Stanton révèle facilement les troubles psychiques qui l’angoissent : il lui suffit de s’allonger sur le lit du psychologue pour se mettre à parler, presque, trop facilement, hypnotisé.
Un patient ayant de la maîtrise de soi (comme Stanton) aurait besoin de nombreuses séances d’analyse pour commencer à gratter les défenses, avec difficulté, s’il voulait entamer un chemin. Mais à ce moment-là, il n’a pas l’intention de s’engager dans cette voie, d’abandonner le délire de toute-puissance qui le conduit de la névrose à la psychose.
Puisqu’un film n’est pas un cas clinique raconté par Sigmund Freud, la simplification peut être considérée comme un artifice nécessaire à la narration.

Noter

J’ai lu que Guillermo Del Toro tourne un énième film sur Pinocchio (encore un autre faisant référence à tous les réalisateurs, pour lui c’est le premier).
Mauvaises nouvelles! (pour moi)
Ce que je pense des différents pinocchios de la télévision et du cinéma, je l’ai écrit dans un article sur ce site (l’article s’appelle  Pinocchio , 10/11/2020).

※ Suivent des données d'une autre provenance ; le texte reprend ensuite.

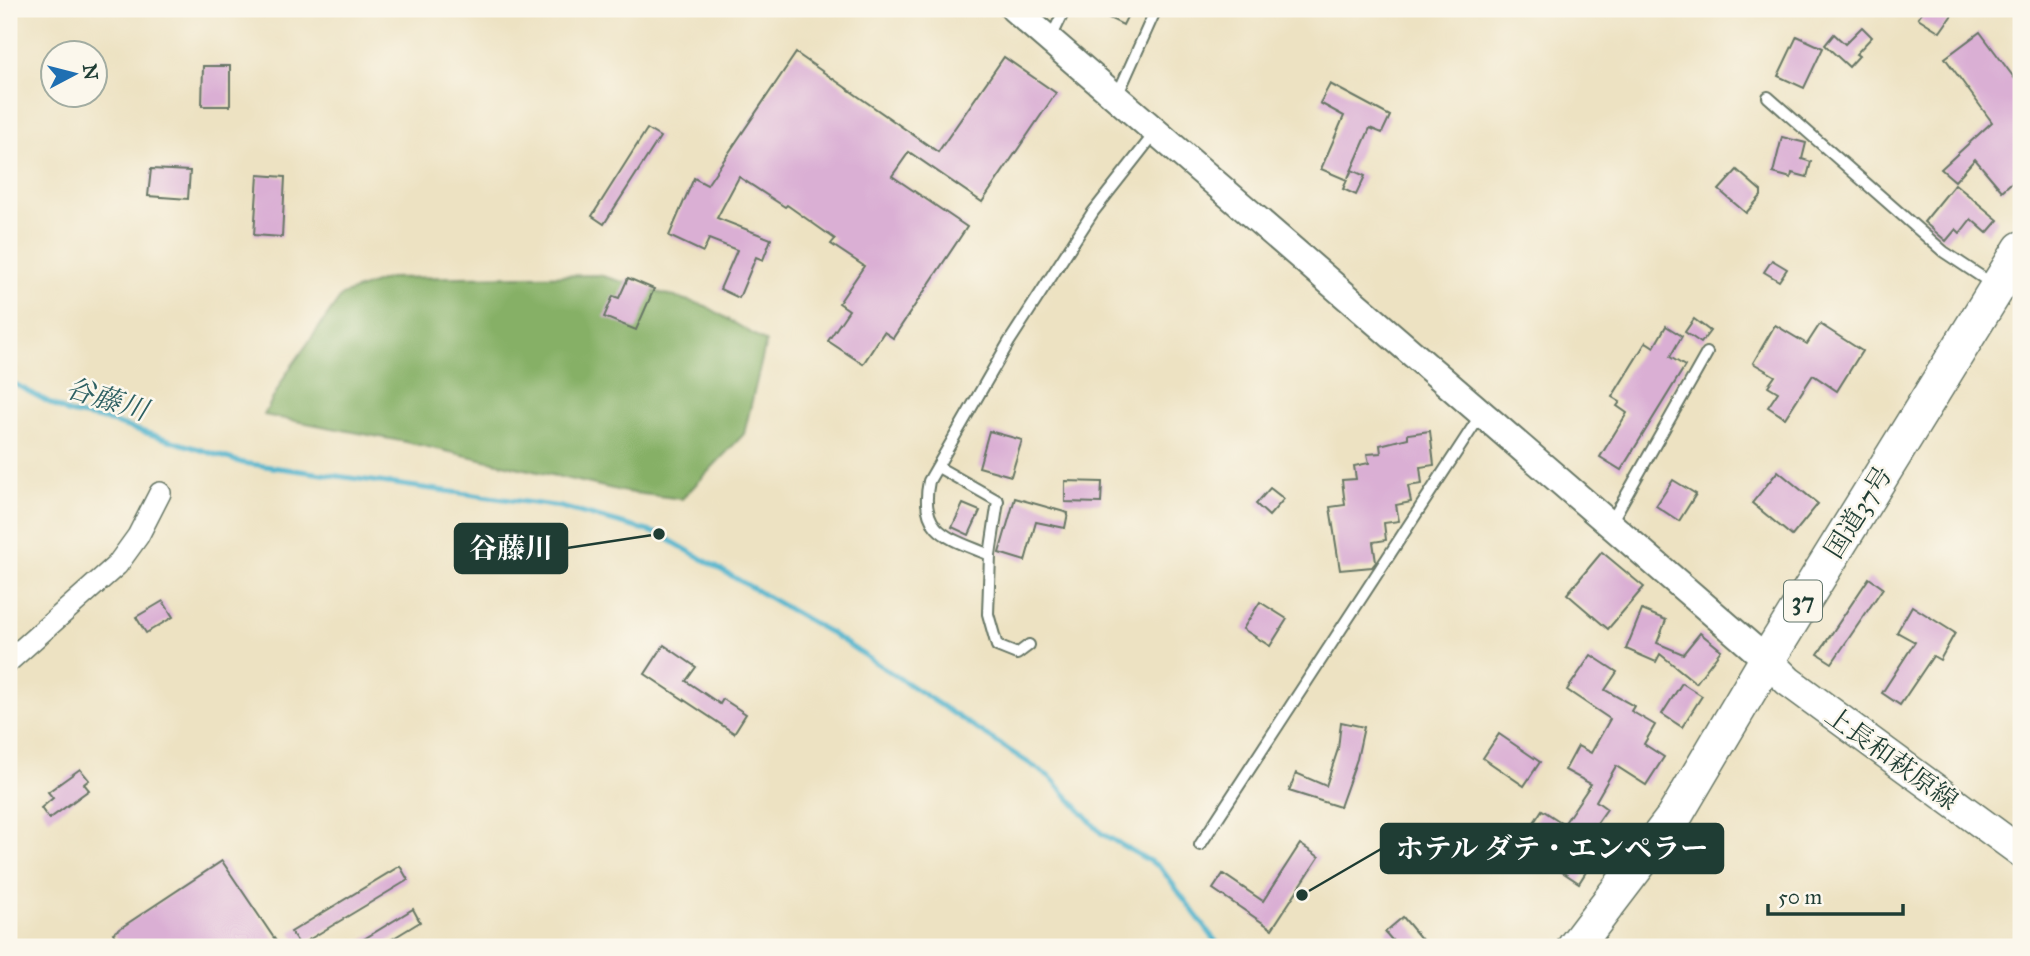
<svg xmlns="http://www.w3.org/2000/svg" width="2030" height="956" font-family="'IM FELL Great Primer','Noto Serif JP',serif">
	<style>
		.forest { fill: #86b066; stroke: #52764d; stroke-width: 2 }
		.lines { fill: none; stroke-linecap: round; stroke-linejoin: round }
		.stream { stroke: #4db2cc; stroke-width: 5 }
		.building { fill: #daafd4 }
		.service-casing { stroke: #677766; stroke-width: 14 }
		.minor-casing { stroke: #677766; stroke-width: 24 }
		.tertiary-casing { stroke: #677766; stroke-width: 30 }
		.secondary-casing { stroke: #677766; stroke-width: 33 }
		.trunk-casing { stroke: #677766; stroke-width: 38 }
		.service { stroke: #fff; stroke-width: 10 }
		.minor { stroke: #fff; stroke-width: 21 }
		.tertiary { stroke: #fff; stroke-width: 26 }
		.secondary { stroke: #fff; stroke-width: 30 }
		.trunk { stroke: #fff; stroke-width: 35 }
		.labels { text-anchor: middle; dominant-baseline: central; stroke-width: 5; stroke-linejoin: round; paint-order: stroke }
		.shield { fill: #fbf7ec; stroke: #61756b; stroke-width: 2 }
		.shield-label { font-size: 24px; font-weight: bold; fill: #1f3d34 }
		.street-label { font-size: 26px; fill: #1f3d34; stroke: #fbf7ec }
		.water-label { font-size: 28px; font-style: italic; fill: #2d6062; stroke: #fbf7ec }
		.leader { fill: none; stroke: #1f3d34; stroke-width: 2.5 }
		.callout-dot { fill: #1f3d34; stroke: #fbf7ec; stroke-width: 2.5 }
		.callout { fill: #1f3d34; stroke: #1f3d34; stroke-width: 2.5 }
		.callout-label { font-size: 28px; text-anchor: middle; font-weight: bold; fill: #fff }
	</style>
	<rect width="100%" height="100%" fill="#fbf7ec"/>
	<filter id="ink" filterUnits="userSpaceOnUse"><feTurbulence type="fractalNoise" baseFrequency=".0143" numOctaves="2"/><feDisplacementMap in="SourceGraphic" scale="14" xChannelSelector="R" yChannelSelector="G"/><feConvolveMatrix kernelMatrix="1 2 1 2 8 2 1 2 1" color-interpolation-filters="sRGB"/></filter>
	<filter id="wash" filterUnits="userSpaceOnUse"><feTurbulence type="fractalNoise" baseFrequency=".00686" numOctaves="4" result="noise"/><feDisplacementMap in="SourceGraphic" scale="28" xChannelSelector="R" yChannelSelector="G"/><feGaussianBlur stdDeviation="1.57" result="paint"/><feColorMatrix in="noise" values="0 0 0 0 0 0 0 0 0 0 0 0 0 0 0 0 0 1.4 0 .05"/><feComposite in="paint" operator="in"/></filter>
	<g filter="url(#wash)">
		<rect width="100%" height="100%" fill="#ede2c2"/>
		<!-- forest -->
		<path class="forest" d="M599 275 706 306 766 342 744 434 682 499 626 492 406 442 264 415 286 374 342 295 389 278Z"/>
		<g class="lines">
			<!-- stream -->
			<path class="stream" d="M9 381 69 413 105 420 243 463 561 507 659 534 832 634 1050 777 1101 833 1160 867 1220 947"/>
		</g>
		<g id="blocks">
			<!-- building -->
			<g class="building">
				<path d="M1091 9H1131L1123 25Z"/>
				<path d="M1924 9H1956L1940 32 1918 18Z"/>
				<path d="M1862 27 1872 37 1856 54 1859 56 1849 67 1825 45 1834 34 1845 44Z"/>
				<path d="M1980 32 2021 87V174L2002 191 1975 159 1955 181 1941 169 1992 122 1945 58Z"/>
				<path d="M1797 36 1823 48 1804 88 1778 76Z"/>
				<path d="M796 53 938 152 1004 57 1056 93 982 202 909 152 892 176 967 227 893 338 884 332 863 364 828 341 849 310 839 303 864 266 831 244 835 239 787 205 785 207 739 177 717 218 771 239 763 260 756 257 739 298 720 289 737 250 709 239 703 252 669 236 694 178 707 185Z"/>
				<path d="M203 66H230V106H202Z"/>
				<path d="M1330 84 1390 116 1382 133 1370 128 1348 178 1352 170 1365 176 1356 195 1343 189 1347 180 1321 169 1344 116 1320 103Z"/>
				<path d="M647 129 660 137 604 224 592 216Z"/>
				<path d="M1782 137 1806 143 1802 159 1811 162 1807 177 1792 173 1791 178 1773 173Z"/>
				<path d="M151 169 190 171 188 199 148 196Z"/>
				<path d="M1737 170 1761 191V196L1746 213 1719 190Z"/>
				<path d="M258 175 285 177 282 237 254 235Z"/>
				<path d="M1955 184 1998 220 1987 233 1971 219 1960 233 1956 229 1946 241 1924 222Z"/>
				<path d="M1772 260 1787 269 1779 281 1764 272Z"/>
				<path d="M628 278 654 289 636 330 604 317 613 296 619 298Z"/>
				<path d="M1694 319 1710 331 1701 343 1685 332Z"/>
				<path d="M1820 324 1862 351 1837 391 1813 375 1785 418 1768 407 1778 392 1768 386 1775 376 1753 363 1775 325 1807 344Z"/>
				<path d="M1666 326 1682 336 1670 357 1685 366 1621 470 1600 457 1627 413 1617 406 1620 402 1612 397 1646 342 1654 347Z"/>
				<path d="M989 431 1022 440 1011 476 979 467Z"/>
				<path d="M1430 431 1434 465 1420 467 1422 484 1408 486 1411 502 1396 505 1399 521 1384 523 1386 540 1373 542 1376 562 1372 567 1340 570 1330 507 1345 505 1342 480 1356 479 1354 466 1369 463 1367 454 1381 453 1380 445 1408 438V434Z"/>
				<path d="M1778 471 1818 504 1792 536 1752 503Z"/>
				<path d="M1673 480 1696 494 1679 521 1656 506Z"/>
				<path d="M1065 481 1102 482 1101 503 1065 502Z"/>
				<path d="M1270 488 1284 499 1269 516 1256 504Z"/>
				<path d="M1015 498 1068 513 1065 528 1036 522 1025 561 999 553Z"/>
				<path d="M963 504 980 511 969 535 952 527Z"/>
				<path d="M1602 552 1644 587 1608 629 1567 594Z"/>
				<path d="M1869 578 1883 588 1832 663 1818 654Z"/>
				<path d="M163 601 173 617 146 633 136 617Z"/>
				<path d="M1260 602 1287 619 1270 646 1243 629Z"/>
				<path d="M1912 606 1955 633 1940 660 1933 656 1900 705 1882 693 1915 642 1897 632Z"/>
				<path d="M1642 610 1666 620 1657 643 1683 654 1700 633 1721 650 1696 683 1660 654 1656 662 1626 649Z"/>
				<path d="M664 645 696 667 686 681 720 704 723 699 746 714 734 733 645 674Z"/>
				<path d="M1591 655 1617 672 1605 690 1634 706 1631 711 1655 725 1644 744 1664 757 1646 785 1616 766 1596 801 1607 809 1586 839 1601 848 1579 883 1520 844 1542 810 1564 824 1591 784 1565 770 1578 746 1591 753 1610 719 1567 690Z"/>
				<path d="M1682 683 1702 696 1682 727 1662 714Z"/>
				<path d="M1341 722 1364 727 1357 759 1340 807 1289 791 1296 773 1326 786 1338 749Z"/>
				<path d="M1499 734 1540 762 1524 786 1483 758Z"/>
				<path d="M80 769 89 780 84 784 89 790 49 819 41 808 53 798 48 792Z"/>
				<path d="M1300 844 1319 857 1272 929 1213 889 1223 874 1263 901Z"/>
				<path d="M222 861 280 947H122L113 933Z"/>
				<path d="M400 866 408 880 300 945 291 932Z"/>
				<path d="M413 909 420 922 379 947H351Z"/>
				<path d="M1403 917 1428 947H1398L1385 932Z"/>
			</g>
		</g>
	</g>
	<g filter="url(#ink)">
		<use href="#blocks" fill-opacity="0" stroke="#677766" stroke-width="2"/>
		<g class="lines">
			<!-- service casing -->
			<g class="service-casing">
				<g id="service">
					<path d="M1050 40 1065 9"/>
					<path d="M1117 96 1156 9"/>
					<path d="M1768 97 1944 252 1994 285"/>
					<path d="M938 467 998 501 990 555"/>
					<path d="M1610 524 1707 353"/>
					<path d="M1029 645 1017 654 997 646 988 614 990 555C949 538 918 533 929 481L1009 342 1093 212 1155 133"/>
					<path d="M1200 845 1482 413"/>
				</g>
			</g>
			<!-- minor casing -->
			<g class="minor-casing">
				<path id="minor" d="M9 661 117 565 138 536 160 493"/>
			</g>
			<!-- tertiary casing -->
			<g class="tertiary-casing">
				<path id="tertiary" d="M1014 9 1767 660"/>
			</g>
			<!-- secondary casing -->
			<g class="secondary-casing">
				<path id="secondary" d="M1767 660 1788 681 2021 852"/>
			</g>
			<!-- trunk casing -->
			<g class="trunk-casing">
				<path id="trunk" d="M1575 947 1674 817 1767 660 2021 249"/>
			</g>
			<!-- service -->
			<use href="#service" class="service"/>
			<!-- minor -->
			<use href="#minor" class="minor"/>
			<!-- tertiary -->
			<use href="#tertiary" class="tertiary"/>
			<!-- secondary -->
			<use href="#secondary" class="secondary"/>
			<!-- trunk -->
			<use href="#trunk" class="trunk"/>
		</g>
	</g>
	<g class="labels">
		<!-- shield labels -->
		<rect class="shield" x="1784" y="580.5" width="38" height="41" rx="5"/>
		<g class="shield-label">
			<text x="1803" y="601">37</text>
		</g>
		<!-- street labels -->
		<g class="street-label">
			<text transform="translate(1858 512) rotate(-58)">国道37号</text>
			<text transform="translate(1892 758) rotate(36)">上長和萩原線</text>
		</g>
		<!-- water labels -->
		<g class="water-label">
			<text transform="translate(107 399) rotate(17)">谷藤川</text>
		</g>
	</g>
	<!-- callouts -->
	<path class="leader" d="M659 534L567 548M1302 895L1381 849"/>
	<g class="callout-dot">
		<circle cx="659" cy="534" r="7"/>
		<circle cx="1302" cy="895" r="7"/>
	</g>
	<g class="callout">
		<rect x="455" y="524" width="112" height="49" rx="7"/>
		<rect x="1381" y="824" width="342" height="49" rx="7"/>
	</g>
	<g class="callout-label">
		<text x="511" y="558">谷藤川</text>
		<text x="1552" y="858">ホテル ダテ・エンペラー</text>
	</g>
	<!-- margin -->
	<rect width="2030" height="956" fill="none" stroke="#fbf7ec" stroke-width="35"/>
	<!-- north arrow -->
	<g transform="translate(74 74) rotate(83)"><circle r="33" fill="#fbf7ec" stroke="#a3ada2" stroke-width="2"/>
	<path d="M0-5L12 26L0 18L-12 26Z" fill="#1f6fb2"/>
	<text y="-10" font-size="19" font-weight="bold" text-anchor="middle" fill="#1f3d34">N</text>
	</g>
	<!-- scale -->
	<path d="M1768 904v10h135v-10" fill="none" stroke="#1f3d34" stroke-width="3.5"/>
	<text x="1778" y="904" font-size="21" fill="#1f3d34" stroke="#fbf7ec" stroke-width="5" paint-order="stroke">50 m</text>
</svg>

Même si Guillermo Del Toro a pu apprécier la beauté du langage du livre Les Aventures de Pinocchio  (je n’en ai aucune idée) je ne vois pas comment il pourrait en faire un film.

Je pense qu’il est attiré par l’enfant-marionnette ou l’enfant-marionnette, le cracheur de feu, le faux chat aveugle et le faux renard boiteux, tous deux parlants, le grillon bavard, les pieds brûlés et reconstruits, la pendaison à une branche d’arbre, le voyage dans le ventre de la roussette (avec un tiret)  “plus d’un kilomètre, sans compter la queue”.
Il transformera la marionnette en un de ses monstres.

Je ne verrai certainement pas ce film.

Mais comment? Voir d’abord, puis juger.
En l’occurrence, je n’y mets pas tant d’efforts et je ne me mets pas sur une tour, dans une position équidistante.
Je suis biasée; Je défends ma culture : Pinocchio n’est pas touché.

Mieux vaut dire : il suffit de toucher pour le lire et apprécier la merveilleuse langue italienne toscane de Carlo Lorenzini, dit Collodi.